[BEGIN EXTRACTED RECORDS]

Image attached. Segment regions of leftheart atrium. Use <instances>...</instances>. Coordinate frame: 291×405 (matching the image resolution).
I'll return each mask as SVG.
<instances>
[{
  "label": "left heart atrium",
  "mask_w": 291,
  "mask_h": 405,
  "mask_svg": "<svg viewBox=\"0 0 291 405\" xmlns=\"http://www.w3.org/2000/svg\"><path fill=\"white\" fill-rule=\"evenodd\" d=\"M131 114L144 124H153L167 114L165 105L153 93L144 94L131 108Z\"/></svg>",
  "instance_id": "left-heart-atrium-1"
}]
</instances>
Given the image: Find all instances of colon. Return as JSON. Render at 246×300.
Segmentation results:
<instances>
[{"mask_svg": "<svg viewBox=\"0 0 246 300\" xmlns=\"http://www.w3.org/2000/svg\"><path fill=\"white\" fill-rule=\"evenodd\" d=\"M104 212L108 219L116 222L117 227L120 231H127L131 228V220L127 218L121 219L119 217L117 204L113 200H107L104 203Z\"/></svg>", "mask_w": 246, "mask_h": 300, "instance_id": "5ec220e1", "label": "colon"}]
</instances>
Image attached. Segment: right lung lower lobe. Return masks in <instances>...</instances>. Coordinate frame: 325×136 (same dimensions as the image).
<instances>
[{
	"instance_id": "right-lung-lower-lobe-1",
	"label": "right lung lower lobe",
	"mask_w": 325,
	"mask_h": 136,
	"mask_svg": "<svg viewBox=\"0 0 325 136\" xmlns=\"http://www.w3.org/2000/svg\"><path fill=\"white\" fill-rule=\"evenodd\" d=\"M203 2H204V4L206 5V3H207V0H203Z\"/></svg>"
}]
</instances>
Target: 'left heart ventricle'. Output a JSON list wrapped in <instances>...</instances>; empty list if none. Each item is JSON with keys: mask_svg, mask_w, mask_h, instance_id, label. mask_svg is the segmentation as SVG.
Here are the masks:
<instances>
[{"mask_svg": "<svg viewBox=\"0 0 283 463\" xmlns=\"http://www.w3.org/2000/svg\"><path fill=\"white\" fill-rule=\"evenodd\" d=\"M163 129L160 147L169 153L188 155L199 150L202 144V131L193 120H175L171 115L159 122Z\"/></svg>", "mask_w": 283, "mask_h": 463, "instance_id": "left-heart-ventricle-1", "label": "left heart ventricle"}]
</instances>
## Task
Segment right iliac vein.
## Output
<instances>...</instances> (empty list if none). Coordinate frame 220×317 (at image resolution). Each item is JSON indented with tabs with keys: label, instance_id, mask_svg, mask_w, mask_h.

[END EXTRACTED RECORDS]

**TASK INSTRUCTIONS**
Please copy each of the lines above word for word, with no changes.

**FULL OUTPUT**
Image attached. Segment regions of leftheart atrium. Use <instances>...</instances>. Coordinate frame: 291×405 (matching the image resolution).
I'll return each mask as SVG.
<instances>
[{
  "label": "left heart atrium",
  "mask_w": 291,
  "mask_h": 405,
  "mask_svg": "<svg viewBox=\"0 0 291 405\" xmlns=\"http://www.w3.org/2000/svg\"><path fill=\"white\" fill-rule=\"evenodd\" d=\"M131 114L144 124H153L167 114L165 105L153 93L144 94L131 108Z\"/></svg>",
  "instance_id": "left-heart-atrium-1"
}]
</instances>
Given the image: Find all instances of colon. Return as JSON. Render at 246×300.
Segmentation results:
<instances>
[{"mask_svg": "<svg viewBox=\"0 0 246 300\" xmlns=\"http://www.w3.org/2000/svg\"><path fill=\"white\" fill-rule=\"evenodd\" d=\"M104 212L108 219L116 222L117 227L120 231H127L131 228V220L127 218L121 219L119 217L117 204L113 200H107L104 203Z\"/></svg>", "mask_w": 246, "mask_h": 300, "instance_id": "5ec220e1", "label": "colon"}]
</instances>
Image attached. Segment: right lung lower lobe. Return masks in <instances>...</instances>. Coordinate frame: 325×136 (same dimensions as the image).
<instances>
[{
	"instance_id": "right-lung-lower-lobe-1",
	"label": "right lung lower lobe",
	"mask_w": 325,
	"mask_h": 136,
	"mask_svg": "<svg viewBox=\"0 0 325 136\" xmlns=\"http://www.w3.org/2000/svg\"><path fill=\"white\" fill-rule=\"evenodd\" d=\"M203 2H204V4L206 5V3H207V0H203Z\"/></svg>"
}]
</instances>
Target: 'left heart ventricle'. Output a JSON list wrapped in <instances>...</instances>; empty list if none. Each item is JSON with keys: mask_svg, mask_w, mask_h, instance_id, label. mask_svg is the segmentation as SVG.
Here are the masks:
<instances>
[{"mask_svg": "<svg viewBox=\"0 0 283 463\" xmlns=\"http://www.w3.org/2000/svg\"><path fill=\"white\" fill-rule=\"evenodd\" d=\"M163 129L160 147L169 153L188 155L199 150L202 144V131L193 120H175L171 115L159 122Z\"/></svg>", "mask_w": 283, "mask_h": 463, "instance_id": "left-heart-ventricle-1", "label": "left heart ventricle"}]
</instances>
## Task
Segment right iliac vein.
## Output
<instances>...</instances> (empty list if none). Coordinate frame 220×317 (at image resolution). Each item is JSON indented with tabs with keys: label, instance_id, mask_svg, mask_w, mask_h.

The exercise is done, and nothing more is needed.